Medical Errors

   
   

 

Basics of Medical Errors

Medical Malpractice Defined

Medical malpractice occurs when a healthcare professional (a physician, physician's assistant, nurse, dentist, pharmacist, certified nurse's assistant, hospital, or anyone else who's job it is to provide healthcare services) fails to provide a patient with a standard level of care that the average patient can reasonably expect. Stated another way, the healthcare professional did not use the skills, judgment, and actions that are possessed by the average, prudent member of the profession.

Why do Medical Errors Occur?

The reason for so many medical errors are multiple and complex. Part of the problem certainly is attributable to the rise of HMOs and other assembly line managed care programs. Managed care has helped severely weaken long-term patient doctor relationship. Errors often occur because doctors and patients have problems communicating. A recent study by the Agency for Healthcare Research and Quality (AHRQ) found that doctors often do not do enough to help their patients make informed decisions. Uninvolved and uninformed patients are less likely to accept the doctor's choice of treatment and less likely to do what they need to do to make the treatment work.

Many mistakes are very simple ones that occur because of the complex and poorly designed medical system we have in this country. As doctors and nurses change shifts or consultants join treatment teams, the chances rise that medical errors will result unless communication stays at the highest levels. Patients can die of such ridiculous causes as penmanship errors. Handwritten prescriptions and medical charts are frequently illegible. It is unreasonable to think that medical errors will be reduced when the medical system continues to be run like this.
The breakdown of doctor patient relationship and the poorly designed medical system only heightens the chances of misdiagnoses, prescribing the wrong medicine, unnecessary or botched surgeries, the list could on and on.

Are Doctor's Responsible?

From the doctor's perspective, they point out that every day they are presented with many opportunities to make errors. This is especially true because doctors are under tremendous amounts of pressure, often do not get enough sleep, and many work too many hours. It is a simple fact of human nature that people are more likely to make mistakes when they're exhausted, overworked, hungry, anxious, frightened, in a hurry and under pressure from above.
Doctors are no different that any other people, they make mistakes. However, how often does the mistake of a CPA result in the death or permanent injury to one of their client? One study pointed out that if a physician performs 170 health-related actions each day, on average they will make nearly 2 errors. While an error can be something as benign as giving their patient a vitamin an hour late, it could just as easily be something very serious such as time-sensitive chemotherapy medication. Over time, it isn't crazy to assume that a serious error will occur.

The Superman Theory

As a culture, medicine does not applaud or reward admitting making a mistake. From the time future physicians enter medical school, they are not encouraged to ask for help, admit that they do not know what they are doing, or call a higher up on a perceived mistake. Once they finish medical school, they have had seven years of this mentality and culture hammered into their brains.
Doctors who are used to being right, even when they are making a mistake, do not want or accept their error being pointed out to them. If a doctor will not accept being called on a mistake by a nurse or technician, how will medical errors ever be caught?

Patient Complacency

One of the biggest causes remains patient complacency. Most Americans believe they are safe in the hands of healthcare personnel, when this is not always the case. Many people view medical mistakes as an 'individual provider' issue rather than a failure in the process of delivering care in a complex delivery system.

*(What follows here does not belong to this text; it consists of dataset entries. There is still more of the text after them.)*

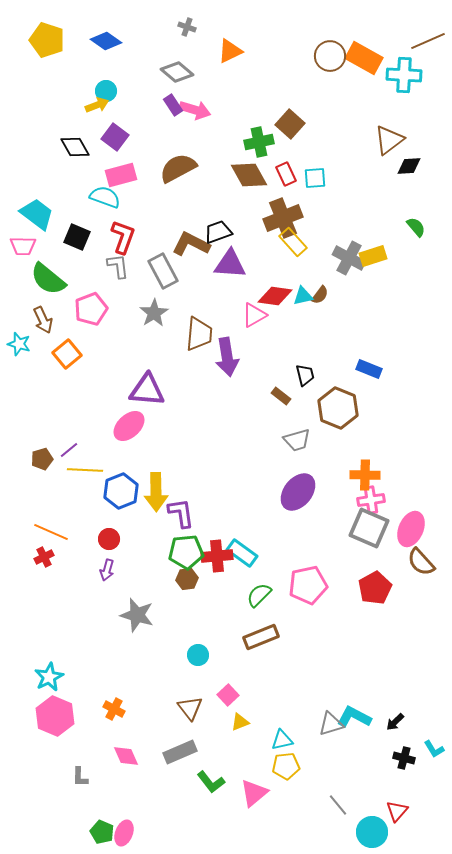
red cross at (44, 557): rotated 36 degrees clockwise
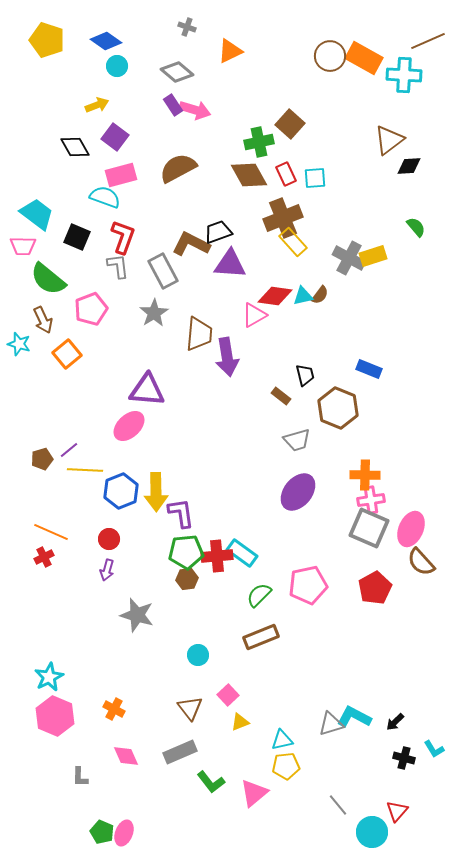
cyan circle at (106, 91): moved 11 px right, 25 px up
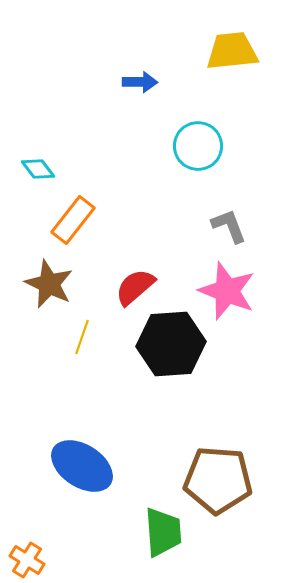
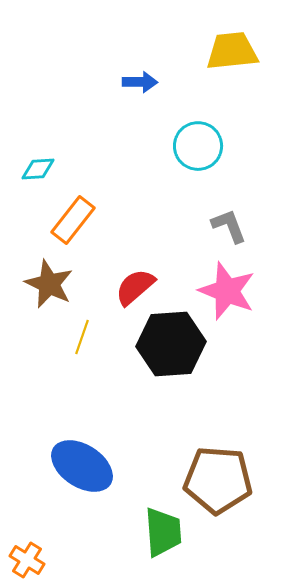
cyan diamond: rotated 56 degrees counterclockwise
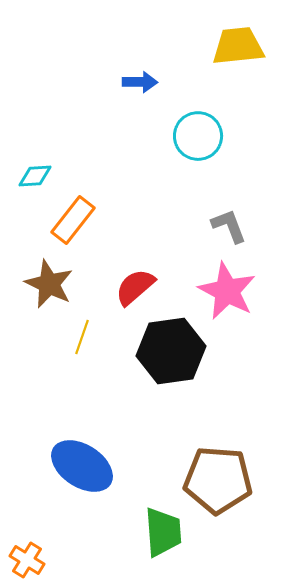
yellow trapezoid: moved 6 px right, 5 px up
cyan circle: moved 10 px up
cyan diamond: moved 3 px left, 7 px down
pink star: rotated 6 degrees clockwise
black hexagon: moved 7 px down; rotated 4 degrees counterclockwise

Where Medical Errors Can Occur

Medical errors can occur anywhere in the health care system. Some of the most common places include:

• Hospitals
• Clinics
• Doctor's offices
• Private physician surgical centers
• Nursing homes
• Pharmacies
• Patient's Homes

Common Medical Errors

Medicine - wrong medicine prescribed, not enough medication, too much medication prescribed, one medicine has a bad reaction with an existing patient medication.

Surgery - unnecessary procedure, inexperienced surgeons or assistants, undue delays, complications not properly handled, errors by anesthesiologist.

Diagnosis - not properly diagnosed, a serious condition diagnosed as benign, a benign condition diagnosed as very serious.

Equipment - does not properly functioning, readings are off, does not pick up patient suffering a traumatic event.

Lab reports - falsely report benign condition, does not pick up a serious condition.